Python does have the traits package by enthought, which has some vaguely similar stuff in it but nobody seems to use it. Being out of the ruby loop for a while, what's ruby's answer to Moose?

2 comments

For Python, take a look at: https://github.com/frasertweedale/elk
Nice! I've been pointed to this in the past actually, glad to see it's progressed. Trying it out now.
An alternate perspective: I've used Perl for 10+ years, but switched to Python 5 years ago. Moose was a hack to bring Java patterns to Perl, but I feel Java patterns are not developer friendly these days.

Python patterns are still solid today, so I gladly choose doing things the Pythonic way over the Perl way. Not to mention the meta reasons to use a language (community, libraries, ecosystem).

> Moose was a hack to bring Java patterns to Perl

Say what now? Moose draws from most heavily from CLOS and Smalltalk, as filtered through Perl 6. I don't know of any Java influence in Moose at all.

There was a little. Mostly stevan and Yuval going "oh god not that".
I've gone C/C++/Java -> Ruby -> Perl -> Perl+Moose -> Python.

Moose is the opposite of Java: it has a type system which actually does work for you and brings you amazing helpful stuff for free, whereas Java makes you go through rituals and pain to use a type-system that mostly only ever gets in your way.

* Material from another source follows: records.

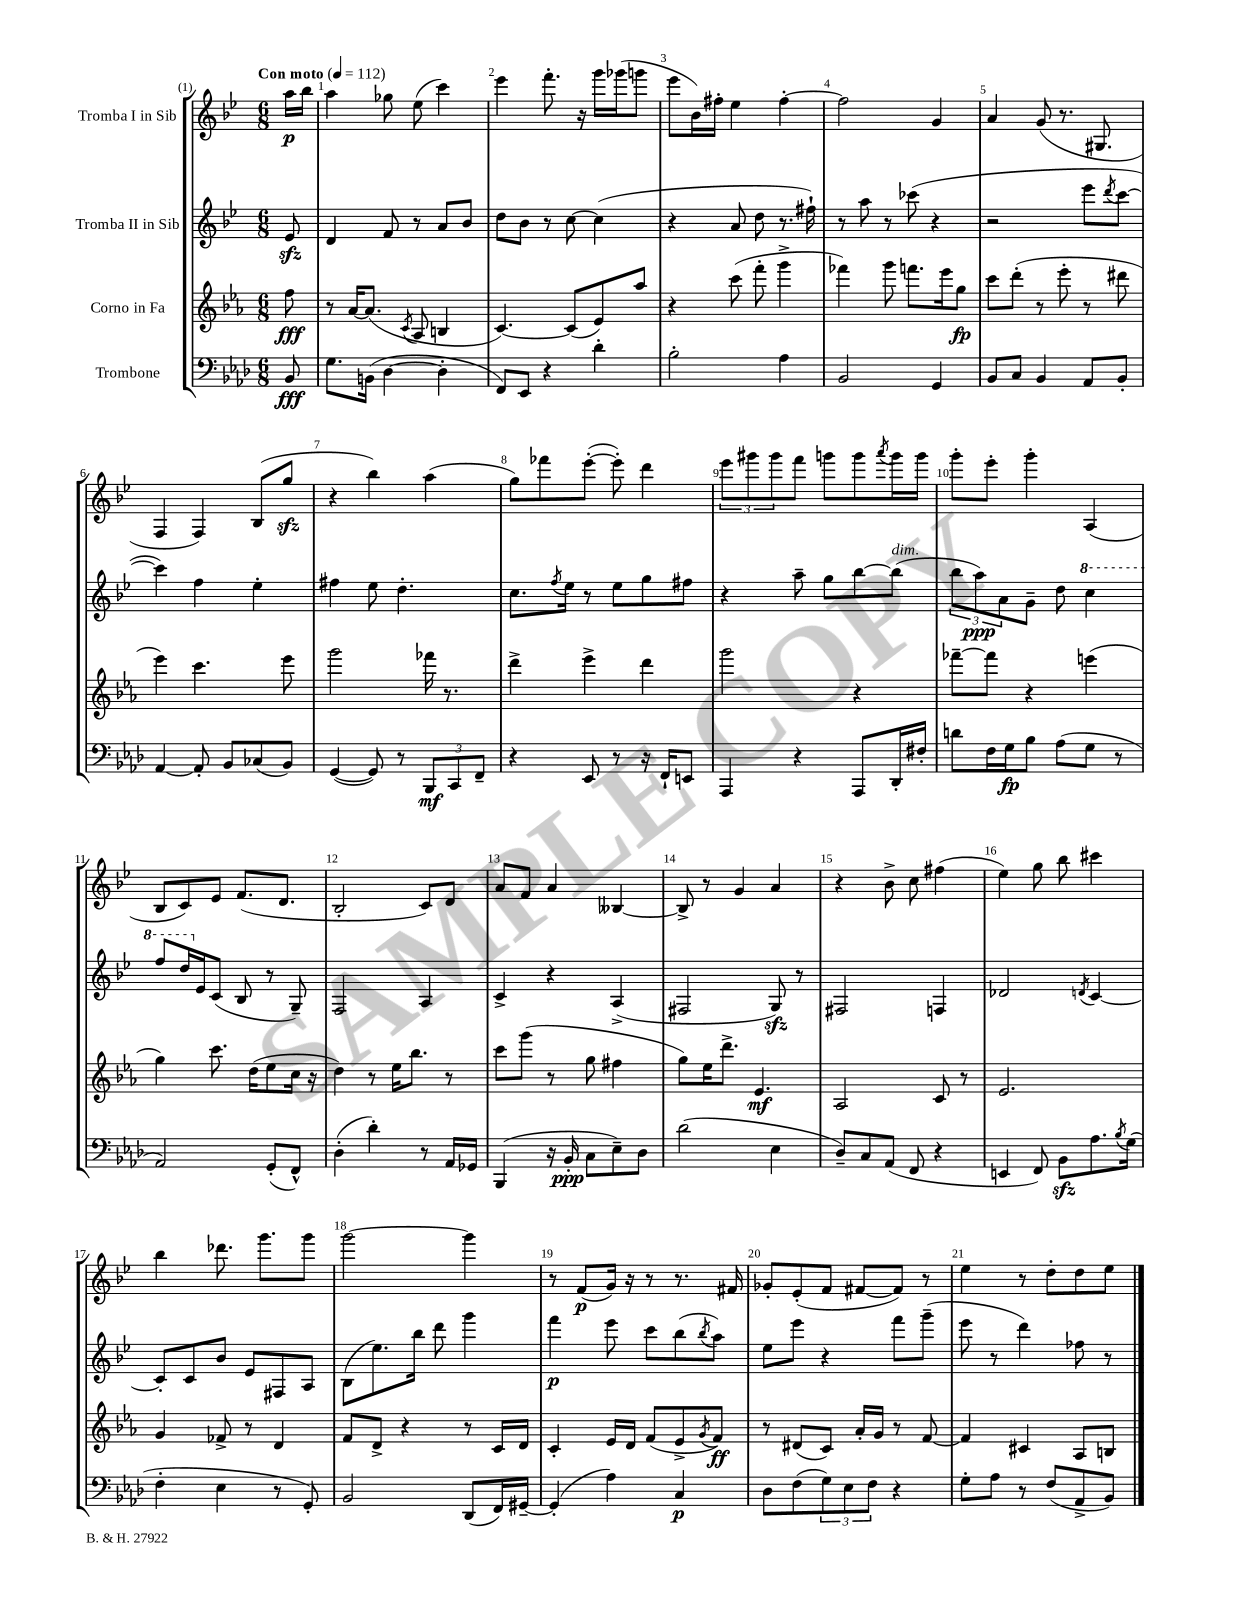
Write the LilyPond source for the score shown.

<<
\new StaffGroup <<
\new Staff = "s0" \with { instrumentName = "Tromba I in Sib" } {
    \clef treble \key bes \major \numericTimeSignature \time 6/8 \partial 8 \tempo "Con moto" 4 = 112
    a''16\p bes''16 |
    a''4 ges''8 ees''8( c'''4) |
    ees'''4 f'''8.-. r16 g'''16 ges'''16( g'''8 |
    ees'''8 bes'16) fis''16-. ees''4 fis''4~-. |
    fis''2 g'4 |
    a'4 g'8( r8. gis8. |
    f4 f4) bes8( g''8\sfz |
    r4 bes''4) a''4( |
    g''8) fes'''8 ees'''8~-.( ees'''8-.) d'''4 |
    \tuplet 3/2 { ees'''8 gis'''8 gis'''8 } f'''8 g'''8 g'''8 \acciaccatura { a'''8 } g'''16 g'''16 |
    g'''8-. ees'''8-. g'''4-. a4( |
    bes8 c'8) ees'8 f'8.( d'8. |
    bes2-. c'8) d'8 |
    a'8 f'8 a'4 beses4~ |
    beses8-> r8 g'4 a'4 |
    r4 bes'8-> c''8 fis''4( |
    ees''4) g''8 bes''8 cis'''4 |
    bes''4 des'''8. g'''8. g'''8 |
    g'''2~ g'''4 |
    r8 f'8\p( g'16) r16 r8 r8. fis'16 |
    ges'8-. ees'8-.( f'8 fis'8~ fis'8) r8 |
    ees''4 r8 d''8-. d''8 ees''8 \bar "|." |
}
\new Staff = "s1" \with { instrumentName = "Tromba II in Sib" } {
    \clef treble \key bes \major \numericTimeSignature \time 6/8 \partial 8
    ees'8\sfz |
    d'4 f'8 r8 a'8 bes'8 |
    d''8 bes'8 r8 c''8~ c''4( |
    r4 a'8 d''8 r8. fis''16-!) |
    r8 a''8 r8 ces'''8( r4 |
    r2 ees'''8 \acciaccatura { d'''8 } c'''8~ |
    c'''4) f''4 ees''4-. |
    fis''4 ees''8 d''4.-. |
    c''8. \acciaccatura { f''8 } ees''16 r8 ees''8 g''8 fis''8 |
    r4 a''8-- g''8 bes''8~ bes''8^\markup { \italic "dim." }( |
    \tuplet 3/2 { bes''8 a''8\ppp) a'8 } g'8-- d''8 \ottava #1 c'''4 |
    f'''8 d'''16 \ottava #0 ees'16 c'8( bes8 r8 g8--) |
    f2 a4 |
    c'4-> r4 a4->( |
    fis2 g8\sfz) r8 |
    fis2 f4 |
    des'2 \acciaccatura { d'8 } c'4~ |
    c'8-. c'8 bes'8 ees'8 fis8 a8 |
    bes8( ees''8.) bes''16 d'''8 g'''4 |
    f'''4\p ees'''8 c'''8 bes''8( \acciaccatura { bes''8 } a''8) |
    ees''8 ees'''8 r4 f'''8 g'''8--( |
    ees'''8 r8 d'''4) fes''8 r8 \bar "|." |
}
\new Staff = "s2" \with { instrumentName = "Corno in Fa" } {
    \clef treble \key ees \major \numericTimeSignature \time 6/8 \partial 8
    f''8\fff |
    r8 aes'16~ aes'8.( \acciaccatura { c'8 } aes8 b4 |
    c'4.~) c'8( ees'8) aes''8 |
    r4 c'''8( f'''8-. g'''4-> |
    fes'''4) g'''8 f'''8. ees'''16 g''8\fp |
    c'''8 d'''8-.( r8 ees'''8-. r8 dis'''8 |
    ees'''4) c'''4. ees'''8 |
    g'''2 fes'''16 r8. |
    d'''4-> ees'''4-> d'''4 |
    g'''2 r4 |
    fes'''8~-- fes'''8 r4 e'''4( |
    g''4) c'''8. d''16( ees''8 c''16 r16 |
    d''4) r8 ees''16 bes''8. r8 |
    c'''8 g'''8( r8 g''8 fis''4 |
    g''8) ees''16 d'''8.-> ees'4.\mf |
    aes2 c'8 r8 |
    ees'2. |
    g'4 fes'8-> r8 d'4 |
    f'8 d'8-> r4 r8 c'16 d'16 |
    c'4-. ees'16 d'16 f'8( ees'8-> \acciaccatura { g'8 } f'8\ff) |
    r8 dis'8( c'8) aes'16-. g'16 r8 f'8~ |
    f'4 cis'4 aes8 b8 \bar "|." |
}
\new Staff = "s3" \with { instrumentName = "Trombone" } {
    \clef bass \key aes \major \numericTimeSignature \time 6/8 \partial 8
    bes,8\fff |
    g8. b,16( des4~ des4-. |
    f,8) ees,8 r4 des'4-. |
    bes2-. aes4 |
    bes,2 g,4 |
    bes,8 c8 bes,4 aes,8 bes,8-. |
    aes,4~ aes,8-. bes,8 ces8( bes,8) |
    g,4~( g,8) r8 \tuplet 3/2 { bes,,8\mf c,8 f,8-- } |
    r4 ees,8 r8 r16 f,16-! e,8 |
    aes,,4 r4 aes,,8 des,16-. fis16-. |
    d'8 f16 g16\fp bes8 aes8( g8 r8 |
    aes,2) g,8-.( f,8-^) |
    des4-.( des'4-.) r8 aes,16 ges,16 |
    bes,,4( r16 bes,16-.\ppp c8 ees8--) des8 |
    des'2( ees4 |
    des8--) c8 aes,8( f,8 r4 |
    e,4 f,8) bes,8\sfz aes8. \acciaccatura { bes8 } g16( |
    f4-. ees4 r8 g,8-.) |
    bes,2 des,8( f,16) gis,16~-- |
    gis,4-.( aes4) c4\p |
    des8 f8( \tuplet 3/2 { g8) ees8 f8 } r4 |
    g8-. aes8 r8 f8( aes,8-> bes,8) \bar "|." |
}
>>
>>
\layout { \context { \Score \override BarNumber.break-visibility = ##(#f #t #t) barNumberVisibility = #all-bar-numbers-visible } }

I'm fine with the idea that you like perl but the way you present your statement, it's almost as if you consider not understanding how to use the java type system as a compelling argument.
That's an interesting observation (that being fine with the idea of someone using modern perl is a thing), but perhaps there's a grain of truth to my level of Java ignorance - the last Java project of my own was written in the 1.4/1.5 days and left me feeling that getting reusable code out of huge towers of inheritance and interfaces seemed like more work than it should be.